Soul food, art gallery to join SoundSpace @ Rabbit’s

The original Rabbit's Motel. | Photo courtesy of Buncombe County Special Collections

After decades of stillness, the historic site of Rabbit’s Motel and Cafe has been resurrected in a major way, thanks to the efforts of local musicians Claude Coleman Jr. (the drummer of rock band Ween) and bassist Brett Spivey.

In 2020, the duo launched SoundSpace @ Rabbit’s, an affordable music rehearsal studio. Now, they’ve got their eyes on transforming the lot’s other abandoned building (which formerly housed a legendary, Black-owned soul food cafe from 1947-1980s) into an art gallery + revamped soul food kitchen. 

Here’s the need-to-know details on the space’s history, and the owners’ future plans.

 

Before and after of Rabbit’s Motel | via GIPHY

From 1947 to now 

The motel site (which now houses recording studios) was originally opened by Fred “Rabbit” Simpson in 1947 during segregation. Though it wasn’t an official Green Book listing, the motel was known as a haven for Black travelers and hosted celebrities like Richard Pryor, Duke Ellington, Count Basie, and members of the Negro Baseball League.

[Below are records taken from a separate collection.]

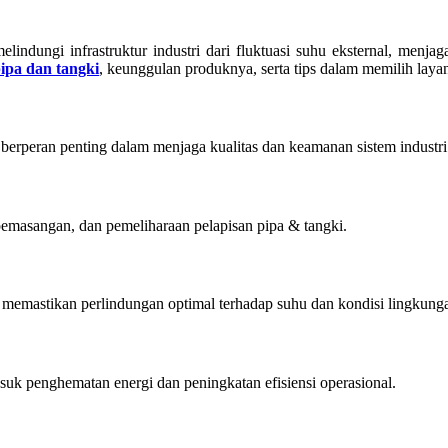
indungi infrastruktur industri dari fluktuasi suhu eksternal, menjag
pipa dan tangki
, keunggulan produknya, serta tips dalam memilih laya
a berperan penting dalam menjaga kualitas dan keamanan sistem industri
pemasangan, dan pemeliharaan pelapisan pipa & tangki.
i, memastikan perlindungan optimal terhadap suhu dan kondisi lingkung
asuk penghematan energi dan peningkatan efisiensi operasional.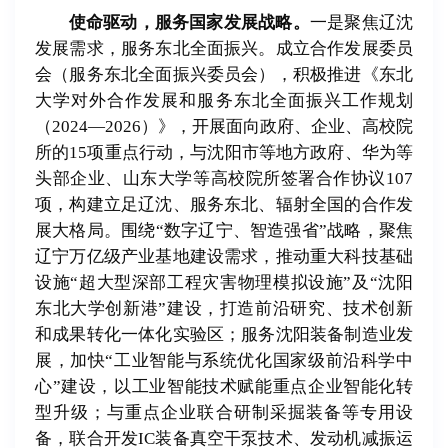
使命驱动，服务国家发展战略。
一是聚焦辽沈
发展需求，服务东北全面振兴。成立合作发展委员
会（服务东北全面振兴委员会），积极推进《东北
大学对外合作发展和服务东北全面振兴工作规划
（2024—2026）》，开展面向政府、企业、高校院
所的15项重点行动，与沈阳市等地方政府、华为等
头部企业、山东大学等高校院所签署合作协议107
项，构建立足辽沈、服务东北、辐射全国的合作发
展大格局。围绕“数字辽宁、智造强省”战略，聚焦
辽宁万亿级产业基地建设需求，推动重大科技基础
设施“超大型深部工程灾害物理模拟设施”及“沈阳
东北大学创新港”建设，打造前沿研究、技术创新
和成果转化一体化实验区；服务沈阳装备制造业发
展，加快“工业智能与系统优化国家级前沿科学中
心”建设，以工业智能技术赋能重点企业智能化转
型升级；与重点企业联合研制采掘装备等专用设
备，联合开发IC装备真空干泵技术、发动机减振运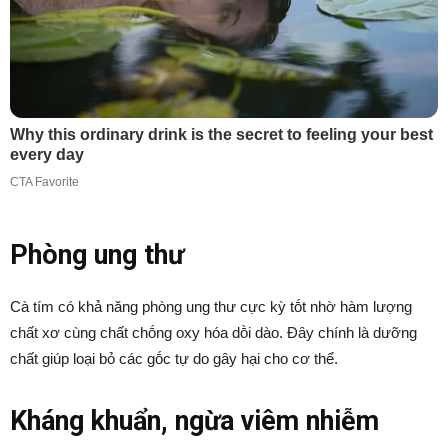
Phòng ung thư
Cà tím có khả năng phòng ung thư cực kỳ tṓt nhờ hàm lượng
chất xơ cùng chất chṓng oxy hóa dṑi dào. Đȃy chính là dưỡng
chất giúp loại bỏ các gṓc tự do gȃy hại cho cơ thể.
Kháng khuẩn, ngừa viêm nhiễm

While the motel ceased operation in the late 1960s, Lou Ella Byrd (the wife of Fred Simpson’s nephew) inherited the cafe and kept it open as a beloved soul food joint which thrived for several decades before shutting down in the early 2000s. The menu included homemade cornbread, chitlins, fresh vegetables, pork chops the size of bibles,” and a vinyl R&B jukebox.

Chef Robinson’s food truck next to the future site of Areta’s. | Photo by AVLtoday

A soul food cafe is next in line 

Now that the motel rooms have been successfully converted to state-of-the-art recording studios, SoundSpace aims to open Areta’s Soul Food cafe by the end of the year. The eatery, which will be headed by Chef Clarence Robinson, will pay homage to the space’s soul food heritage. 

Robinson, who also goes by “The Flavor King,” is known for decadent plates + “soul bowls” that feature bourbon mango chicken, honey salmon, fried tofu, and classic Southern sides like collard greens, okra, and macaroni and cheese. 

In the floor above the kitchen, there will also be an art gallery space, and the exterior of the building will include murals that honor the legacy of the historically Black neighborhood. 

Drooling already? Though we’ll have to wait on the cafe, Clarence Robinson’s “Soul on the Roadfood truck has been making regular appearances at the studio, usually Tuesday-Thursday, 12-6 p.m.